§ **Problem to work on**
Copy every line of the items below, keeping each character and line break unchanged.

+++ Dataset extract +++

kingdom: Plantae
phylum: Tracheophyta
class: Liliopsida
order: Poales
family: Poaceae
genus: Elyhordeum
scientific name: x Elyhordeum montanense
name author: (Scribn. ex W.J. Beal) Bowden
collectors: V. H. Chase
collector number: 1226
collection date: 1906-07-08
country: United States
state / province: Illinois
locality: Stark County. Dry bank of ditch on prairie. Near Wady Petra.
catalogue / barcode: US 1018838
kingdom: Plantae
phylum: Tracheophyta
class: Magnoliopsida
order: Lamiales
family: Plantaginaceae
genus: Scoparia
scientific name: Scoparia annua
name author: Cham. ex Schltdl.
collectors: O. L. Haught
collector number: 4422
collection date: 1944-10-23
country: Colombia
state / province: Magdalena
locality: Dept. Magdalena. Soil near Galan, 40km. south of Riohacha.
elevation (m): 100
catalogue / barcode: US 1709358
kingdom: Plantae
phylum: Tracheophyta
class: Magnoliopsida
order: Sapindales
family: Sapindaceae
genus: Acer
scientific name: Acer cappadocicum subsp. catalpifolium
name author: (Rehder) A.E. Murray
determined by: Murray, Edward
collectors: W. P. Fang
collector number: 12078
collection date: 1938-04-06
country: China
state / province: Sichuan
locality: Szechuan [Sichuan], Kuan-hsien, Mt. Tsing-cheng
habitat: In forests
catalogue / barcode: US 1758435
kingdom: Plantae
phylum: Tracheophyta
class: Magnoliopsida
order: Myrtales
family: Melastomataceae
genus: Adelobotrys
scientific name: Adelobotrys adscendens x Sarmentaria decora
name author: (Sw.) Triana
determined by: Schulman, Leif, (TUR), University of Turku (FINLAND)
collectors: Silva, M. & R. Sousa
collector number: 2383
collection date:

+++

§ **Problem solution**
kingdom: Plantae
phylum: Tracheophyta
class: Liliopsida
order: Poales
family: Poaceae
genus: Elyhordeum
scientific name: x Elyhordeum montanense
name author: (Scribn. ex W.J. Beal) Bowden
collectors: V. H. Chase
collector number: 1226
collection date: 1906-07-08
country: United States
state / province: Illinois
locality: Stark County. Dry bank of ditch on prairie. Near Wady Petra.
catalogue / barcode: US 1018838
kingdom: Plantae
phylum: Tracheophyta
class: Magnoliopsida
order: Lamiales
family: Plantaginaceae
genus: Scoparia
scientific name: Scoparia annua
name author: Cham. ex Schltdl.
collectors: O. L. Haught
collector number: 4422
collection date: 1944-10-23
country: Colombia
state / province: Magdalena
locality: Dept. Magdalena. Soil near Galan, 40km. south of Riohacha.
elevation (m): 100
catalogue / barcode: US 1709358
kingdom: Plantae
phylum: Tracheophyta
class: Magnoliopsida
order: Sapindales
family: Sapindaceae
genus: Acer
scientific name: Acer cappadocicum subsp. catalpifolium
name author: (Rehder) A.E. Murray
determined by: Murray, Edward
collectors: W. P. Fang
collector number: 12078
collection date: 1938-04-06
country: China
state / province: Sichuan
locality: Szechuan [Sichuan], Kuan-hsien, Mt. Tsing-cheng
habitat: In forests
catalogue / barcode: US 1758435
kingdom: Plantae
phylum: Tracheophyta
class: Magnoliopsida
order: Myrtales
family: Melastomataceae
genus: Adelobotrys
scientific name: Adelobotrys adscendens x Sarmentaria decora
name author: (Sw.) Triana
determined by: Schulman, Leif, (TUR), University of Turku (FINLAND)
collectors: Silva, M. & R. Sousa
collector number: 2383
collection date:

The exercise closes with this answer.